Selon les informations de Mediapart publiées le 7 février, alors que le garde des Sceaux était encore avocat, il aurait facturé des honoraires à hauteur de 100 000 euros à une société domiciliée aux Seychelles («l’un des plus redoutables paradis fiscaux de la planète») sans l'avoir pourtant représentée. Avec cette somme, il aurait acheté une Maserati pour plus de 95 158 euros à Monaco en 2013 avant de la revendre.
La société en question Exelyum était dirigée par un homme qui a depuis été condamné dans une affaire d'escroquerie de grande ampleur «à la Madoff». La société n'aurait dès lors servi que de «boîte noire» où aurait transité l'argent, selon le site d'investigation.
Lorsqu'un juge d'instruction a mené l'enquête sur cette affaire d'escroquerie, il se serait aperçu de la présence du nom de l'avocat dans le dossier. En tirant les fils de cet écheveau, il serait parvenu à déterminer que Jean-Pierre Nitkowski (qui dirigeait Exelyum) avait croisé en 2012 un autre détenu et «escroc présumé» en cellule à Monaco : Immanuel de Agrella, «client éphémère de Me Dupond Moretti», précise Mediapart.
Ironie du sort, ce client (bien réel cette fois) du futur ministre de la Justice n'aurait pas été satisfait des services du cabinet du célèbre avocat qui a envoyé des collaborateurs ou des associés plaider à sa place après être venu le visiter deux fois en détention. Il aurait par la suite demandé un remboursement des honoraires à Eric Dupond-Moretti.
L'enquête du juge aurait permis de déterminer que le vrai client de Dupond-Moretti, Agrella, était convenu en prison avec Nitkowski de fournir des informations boursières à ce dernier en échange du règlement des honoraires importants de l'avocat via la société basée aux Seychelles.
L'entourage du ministre botte en touche
Contacté par Mediapart, l'entourage du ministre a répondu : «L’affaire concernant la société Exelyum que vous mentionnez a été instruite par un juge d’instruction, spécialisé en matière financière, qui disposait de tous les éléments et a procédé à des investigations sans juger pour autant nécessaire d’entendre Eric Dupond-Moretti.»

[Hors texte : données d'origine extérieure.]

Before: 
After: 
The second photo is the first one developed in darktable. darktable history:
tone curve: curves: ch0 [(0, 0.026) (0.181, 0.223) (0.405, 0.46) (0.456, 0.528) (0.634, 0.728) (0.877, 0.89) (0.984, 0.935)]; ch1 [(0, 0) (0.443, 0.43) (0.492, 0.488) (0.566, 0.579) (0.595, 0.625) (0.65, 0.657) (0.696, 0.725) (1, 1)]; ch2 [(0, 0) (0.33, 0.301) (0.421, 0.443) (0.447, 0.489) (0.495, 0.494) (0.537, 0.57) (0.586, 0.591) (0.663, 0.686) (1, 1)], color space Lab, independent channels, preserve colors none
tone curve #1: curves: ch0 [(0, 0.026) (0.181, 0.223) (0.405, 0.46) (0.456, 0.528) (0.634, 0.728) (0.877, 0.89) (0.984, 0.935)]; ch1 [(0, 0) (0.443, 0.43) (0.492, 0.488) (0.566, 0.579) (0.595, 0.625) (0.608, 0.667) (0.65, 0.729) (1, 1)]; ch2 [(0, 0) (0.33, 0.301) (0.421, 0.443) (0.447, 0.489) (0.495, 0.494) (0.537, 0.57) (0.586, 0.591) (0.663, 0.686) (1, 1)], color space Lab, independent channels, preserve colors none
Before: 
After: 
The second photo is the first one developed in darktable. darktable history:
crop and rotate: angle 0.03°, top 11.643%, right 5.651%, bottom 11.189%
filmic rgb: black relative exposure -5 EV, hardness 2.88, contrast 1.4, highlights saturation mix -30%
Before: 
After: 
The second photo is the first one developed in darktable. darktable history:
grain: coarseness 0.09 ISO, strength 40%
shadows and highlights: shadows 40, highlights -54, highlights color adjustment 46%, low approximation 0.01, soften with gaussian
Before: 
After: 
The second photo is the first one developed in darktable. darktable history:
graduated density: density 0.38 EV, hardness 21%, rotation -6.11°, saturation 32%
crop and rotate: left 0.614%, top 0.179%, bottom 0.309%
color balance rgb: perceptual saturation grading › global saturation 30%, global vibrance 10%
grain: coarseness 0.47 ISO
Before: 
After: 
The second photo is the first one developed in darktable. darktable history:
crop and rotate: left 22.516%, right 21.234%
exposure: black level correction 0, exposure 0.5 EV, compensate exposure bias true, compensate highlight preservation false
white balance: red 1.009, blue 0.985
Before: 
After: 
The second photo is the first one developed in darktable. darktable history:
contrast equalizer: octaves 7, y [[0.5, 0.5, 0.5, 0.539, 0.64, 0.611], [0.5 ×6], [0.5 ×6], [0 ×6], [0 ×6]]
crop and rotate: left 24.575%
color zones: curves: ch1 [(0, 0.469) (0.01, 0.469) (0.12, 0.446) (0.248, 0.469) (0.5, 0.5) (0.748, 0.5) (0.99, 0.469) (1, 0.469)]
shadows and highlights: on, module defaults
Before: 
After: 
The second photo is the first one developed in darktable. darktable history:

Le site d'investigation conclut que le dirigeant de la société Exelyum qui a versé les 100 000 euros à Eric Dupond-Moretti a pour sa part été condamné à cinq ans de prison ferme et 150 000 euros d'amende en 2021 avec une quinzaine d'autres personnes. Dans cette affaire d'escroquerie, précise Mediapart, certaines victimes ont été «totalement ruinées».